During Delobel's maternity leave, Schoenfelder continued to train and skate on his own, which is of limited value in ice dancing, in which world-class routines are learned and honed together.
"When we learned the news about Isabelle's pregnancy, I definitely had my doubts about the Olympics," he said. "We asked ourselves and the doctors if it was really possible. It took some time to think, but after we made the decision to go for it, we didn't let ourselves doubt. We worked and always tried to make it happen. I think that's how we succeeded."
Though Delobel continued to train and skate deep into her pregnancy, even suffering the occasional fall in practice, she left the ice in late July, giving birth on Oct. 1 to a son, Loïs, and then returning to practice in late October at their longtime training base in Lyon, France. She began three-a-day sessions and intense physical training in November.
"You better believe it was tough," said Delobel, who had gained close to 20 pounds during pregnancy. "It was really a physical challenge, but I'm proud to have managed it."
A four-month timetable for returning to elite competition after childbirth is far more compressed than usual but not without precedent. Laura Flessel, a French fencing star, won a silver at the world championship four months after giving birth. The tennis player Lindsay Davenport returned to the tour just under three months after giving birth to her first child.
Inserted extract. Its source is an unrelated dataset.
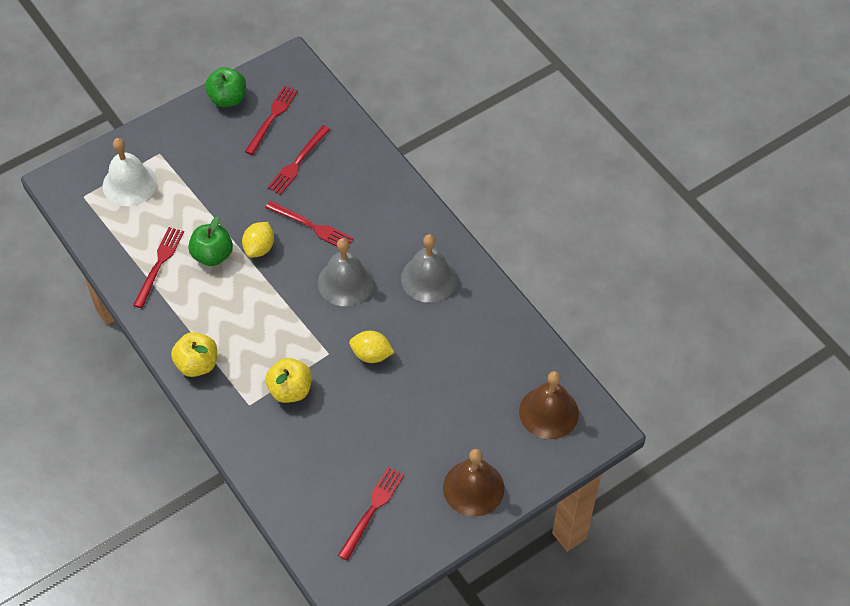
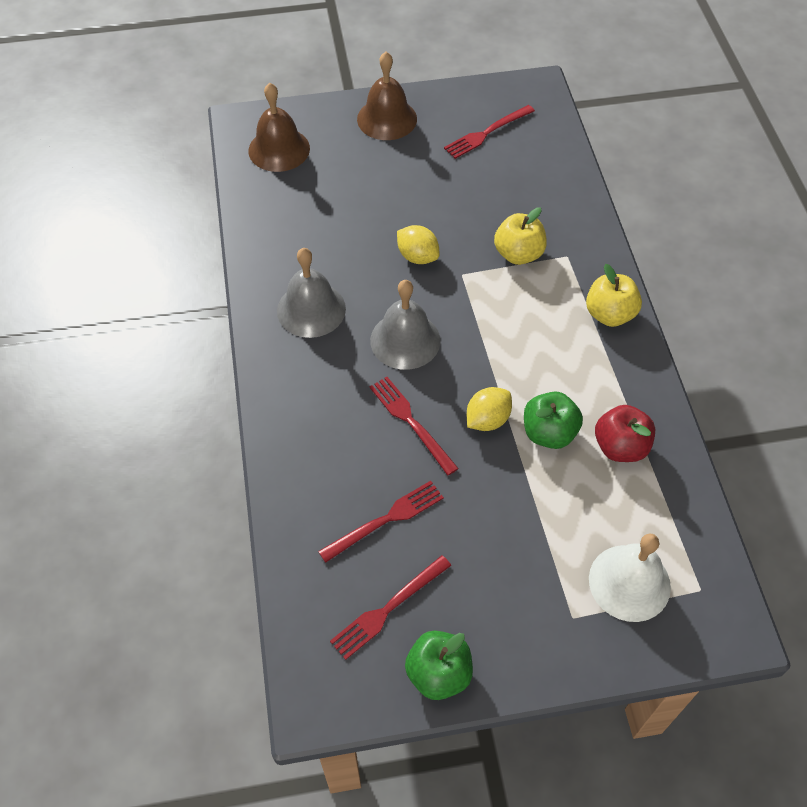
camera: 155 degrees left, 0 degrees up
red fork [133,227,184,308] -> red apple [595,405,655,462]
But there has been no one quite like Delobel in figure skating, the closest perhaps being the Canadian pairs skater Kristy Sargeant, who returned to competition within a year.
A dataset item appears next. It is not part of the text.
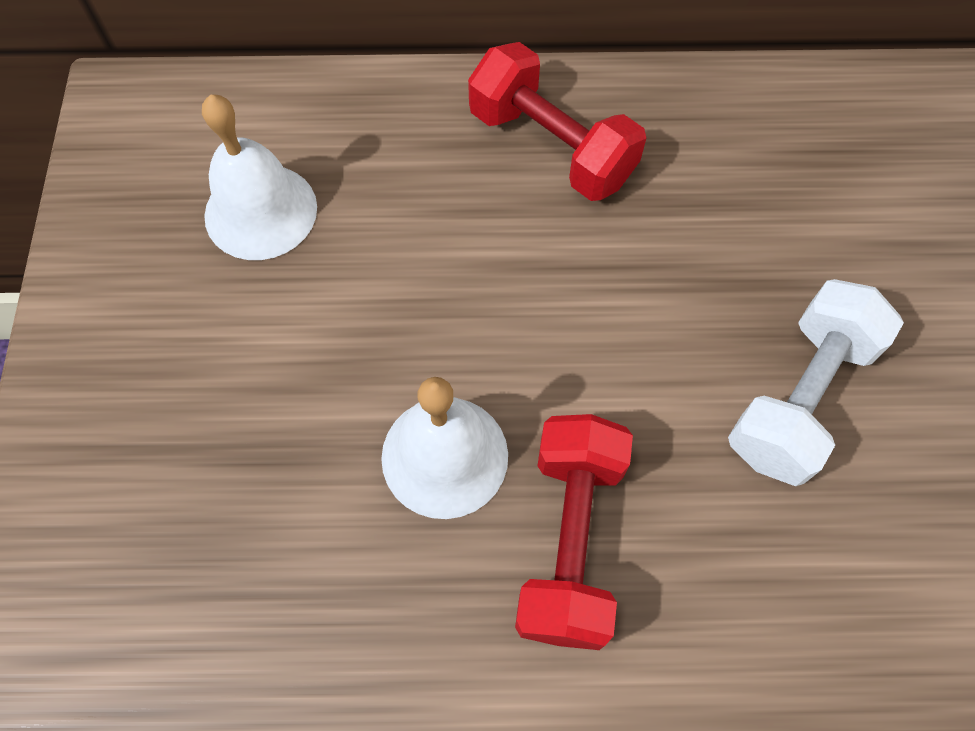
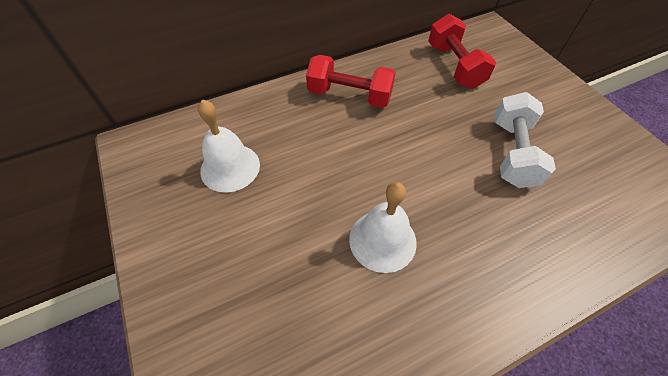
camera: 25 degrees left, 10 degrees down
red dumbbell [515,414,633,650] -> red dumbbell moved to [428,14,496,89]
"In the Canadian military, there have been some studies done, and it is three to four months to reach prepregnancy physical levels with an uncomplicated pregnancy in a fit person," said Julia Alleyne, the chief medical adviser for Skate Canada, who has written extensively on exercise and pregnancy. "Certainly anything under 12 weeks just doesn't work."
It helps that ice dancers, unlike singles and pairs skaters, do not perform jumps. But it is certainly an athletic endeavor. Alleyne said joint stability was affected by hormones that increased with pregnancy and breast-feeding. Delobel maintained fitness throughout her pregnancy and had a complication-free delivery, but she continued to breast-feed until December, longer than some of her sports advisers recommended.
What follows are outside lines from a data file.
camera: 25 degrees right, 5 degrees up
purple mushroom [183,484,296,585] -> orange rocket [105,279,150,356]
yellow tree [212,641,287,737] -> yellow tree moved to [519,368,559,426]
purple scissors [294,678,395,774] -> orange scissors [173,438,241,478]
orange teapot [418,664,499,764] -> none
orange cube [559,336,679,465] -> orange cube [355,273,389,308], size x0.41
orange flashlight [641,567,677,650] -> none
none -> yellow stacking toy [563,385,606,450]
But after skipping the European championships last month to continue practicing in Lyon, Delobel and Schoenfelder are back on the ice in Vancouver for their first competition in 14 months.
"We are putting everything into the Olympics; we didn't want to reveal our programs beforehand," Delobel said.
Loïs is home in France with Delobel's husband, a former Olympic bronze medalist for France in Nordic combined who is in the midst of a six-month paternity leave to allow his wife to focus on skating.
Delobel and Schoenfelder hope to benefit from the novelty factor with the judges, who have not spent a season analyzing their programs. They were sixth in the compulsories, but early reviews of their two main programs have been positive. They will perform a risqué version of the French can-can in the original dance and have based their evocative free program on the song "La Quete" interpreted by the classic Belgian singer Jacques Brel.
The title means "Quest" in English, and it is an appropriate term considering what Delobel and her partner have been through before and after that unexpected telephone call.
"We realize there's a symbolic aspect to this, but we didn't do it for girl power or to be some sort of model for people," Schoenfelder said. "We did it because we want a medal at the Olympics."